作業指示 1 :: 対象の文章に出てくる作物の名前を、出てくる順にすべて挙げてください。
作業指示 2 :: 対象の文章の「ドイツ・カールスルーエ市在住」から「はるかに高いのは間違いない。」までを、一字も変えずに書き写してください。

対象の文章 ::
ドイツ・カールスルーエ市在住ジャーナリスト。東京都立大学工学研究科大学院修了後、1995年渡独。ドイツ及び欧州の環境活動やまちづくりをテーマに、執筆、講演、研究調査、視察コーディネートを行う。記事連載「EUレポート(日本経済研究所/月報)」、「環境・エネルギー先端レポート(ドイチェ・アセット・マネジメント株式会社/月次ニュースレター)」、著書に「環境先進国ドイツの今」、「ドイツ・人が主役のまちづくり」など。ドイツ・ジャーナリスト協会(DJV)会員。公式サイト:「ドイツ環境情報のページ


 ドイツではこのところのバイオガス発電ブームにより、原料となるエネルギー作物、とりわけトウモロコシの作付面積が急拡大している。このままでは大麦やジャガイモの国内生産が圧迫され、ドイツ人の大好物、ビールやフライドポテトまで値上がりするかもしれない。

 バイオガス発電はエコ的と言われるが、早くも規模の拡大による社会問題が顕在化する時代に突入している。

地平まで広がるトウモロコシ畑

 農林水産省の推計によれば、ドイツの食料自給率は80%(2007年)に達し日本の40%を大きく上回っている。計算方法が違うので単純な比較は無意味という意見もあるが、日本に比べドイツの自給率がはるかに高いのは間違いない。

 北ドイツの平原地帯の農家にとって、これまではジャガイモやニンジン、EUのタバコ規制が強まる前はタバコといった作物に魅力がありトウモロコシはいまひとつだった。だが2000年ころから始まったバイオガス発電ブームが状況を一変させ、今はトウモロコシ畑が地平まで続く光景も珍しくない。

データセットに収められた項目:

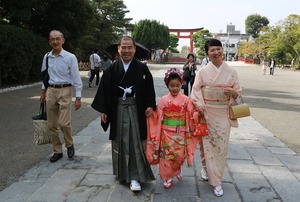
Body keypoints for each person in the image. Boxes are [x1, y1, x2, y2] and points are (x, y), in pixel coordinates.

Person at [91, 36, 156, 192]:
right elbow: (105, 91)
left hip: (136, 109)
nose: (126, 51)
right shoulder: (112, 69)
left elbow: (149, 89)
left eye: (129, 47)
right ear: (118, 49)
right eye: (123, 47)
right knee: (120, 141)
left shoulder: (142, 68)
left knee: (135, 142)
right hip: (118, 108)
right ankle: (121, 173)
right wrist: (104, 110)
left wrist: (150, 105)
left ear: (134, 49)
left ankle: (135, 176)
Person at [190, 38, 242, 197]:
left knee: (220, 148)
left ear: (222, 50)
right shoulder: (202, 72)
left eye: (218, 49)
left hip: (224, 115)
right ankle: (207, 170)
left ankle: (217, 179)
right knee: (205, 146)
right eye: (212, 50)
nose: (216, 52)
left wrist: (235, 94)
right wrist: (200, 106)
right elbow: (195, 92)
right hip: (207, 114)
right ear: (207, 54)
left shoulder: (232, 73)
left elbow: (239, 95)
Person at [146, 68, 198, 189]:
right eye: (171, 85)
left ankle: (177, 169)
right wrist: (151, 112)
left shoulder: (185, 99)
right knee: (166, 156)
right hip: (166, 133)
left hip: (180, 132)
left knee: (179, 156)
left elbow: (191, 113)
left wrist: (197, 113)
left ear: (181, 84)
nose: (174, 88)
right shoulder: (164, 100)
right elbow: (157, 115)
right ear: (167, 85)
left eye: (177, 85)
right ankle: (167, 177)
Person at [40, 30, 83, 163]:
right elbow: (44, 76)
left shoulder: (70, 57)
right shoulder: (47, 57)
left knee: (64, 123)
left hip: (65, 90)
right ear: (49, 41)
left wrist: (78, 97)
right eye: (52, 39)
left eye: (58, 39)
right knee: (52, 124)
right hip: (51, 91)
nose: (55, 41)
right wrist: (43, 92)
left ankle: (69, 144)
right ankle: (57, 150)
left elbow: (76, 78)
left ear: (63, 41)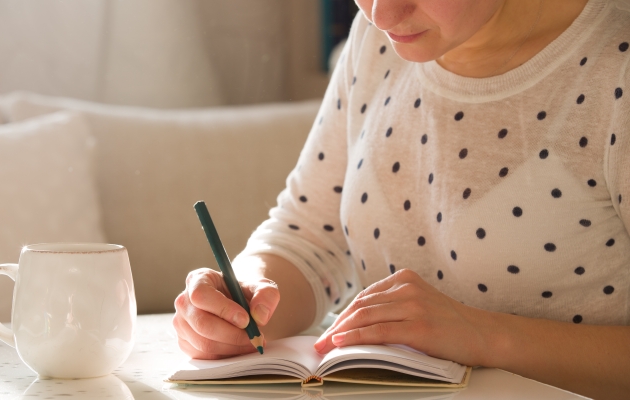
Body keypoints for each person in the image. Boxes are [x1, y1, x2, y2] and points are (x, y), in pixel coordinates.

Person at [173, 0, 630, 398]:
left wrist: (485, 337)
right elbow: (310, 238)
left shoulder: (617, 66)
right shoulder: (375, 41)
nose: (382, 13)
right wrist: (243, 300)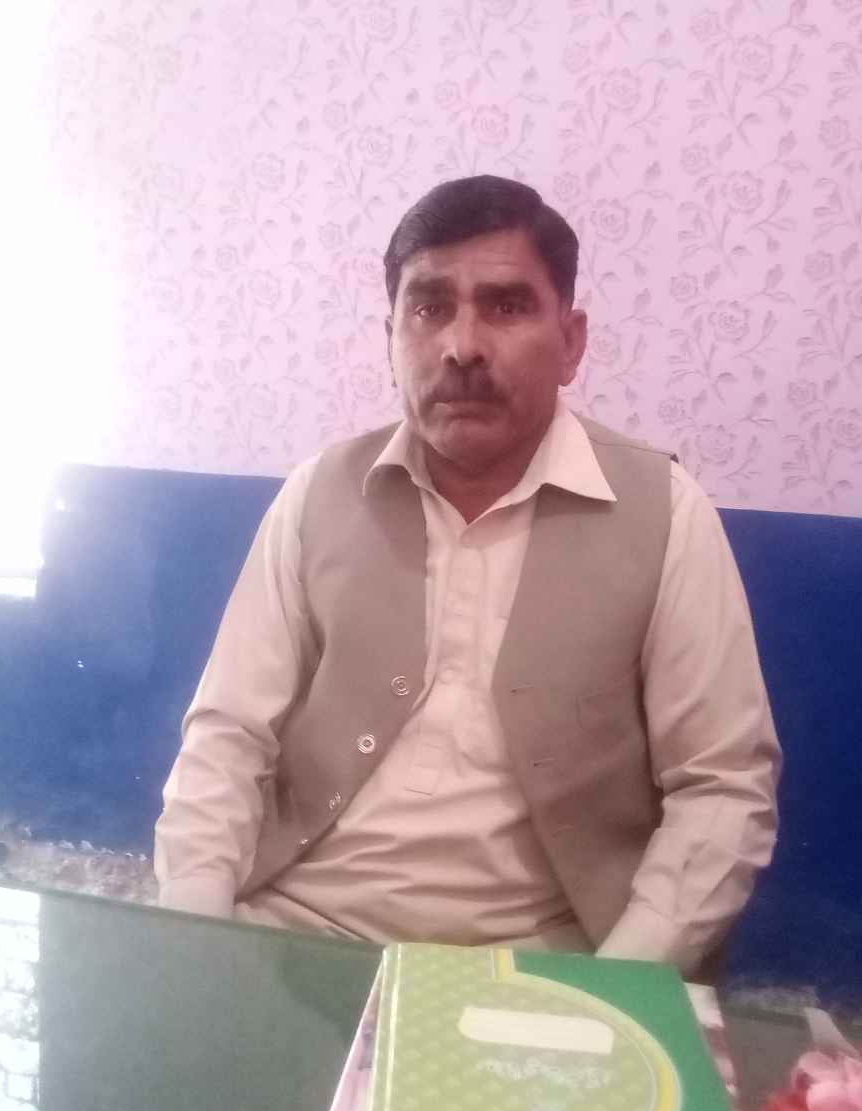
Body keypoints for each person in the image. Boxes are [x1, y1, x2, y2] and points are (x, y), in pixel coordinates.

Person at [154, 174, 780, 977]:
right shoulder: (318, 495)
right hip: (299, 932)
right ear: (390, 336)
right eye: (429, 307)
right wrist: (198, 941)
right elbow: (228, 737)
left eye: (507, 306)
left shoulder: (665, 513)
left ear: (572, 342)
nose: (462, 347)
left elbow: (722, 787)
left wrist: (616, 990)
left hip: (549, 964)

解答欄 1 :: トウモロコシ、大麦、ジャガイモ、ニンジン、タバコ

解答欄 2 ::
ドイツ・カールスルーエ市在住ジャーナリスト。東京都立大学工学研究科大学院修了後、1995年渡独。ドイツ及び欧州の環境活動やまちづくりをテーマに、執筆、講演、研究調査、視察コーディネートを行う。記事連載「EUレポート(日本経済研究所/月報)」、「環境・エネルギー先端レポート(ドイチェ・アセット・マネジメント株式会社/月次ニュースレター)」、著書に「環境先進国ドイツの今」、「ドイツ・人が主役のまちづくり」など。ドイツ・ジャーナリスト協会(DJV)会員。公式サイト:「ドイツ環境情報のページ


 ドイツではこのところのバイオガス発電ブームにより、原料となるエネルギー作物、とりわけトウモロコシの作付面積が急拡大している。このままでは大麦やジャガイモの国内生産が圧迫され、ドイツ人の大好物、ビールやフライドポテトまで値上がりするかもしれない。

 バイオガス発電はエコ的と言われるが、早くも規模の拡大による社会問題が顕在化する時代に突入している。

地平まで広がるトウモロコシ畑

 農林水産省の推計によれば、ドイツの食料自給率は80%(2007年)に達し日本の40%を大きく上回っている。計算方法が違うので単純な比較は無意味という意見もあるが、日本に比べドイツの自給率がはるかに高いのは間違いない。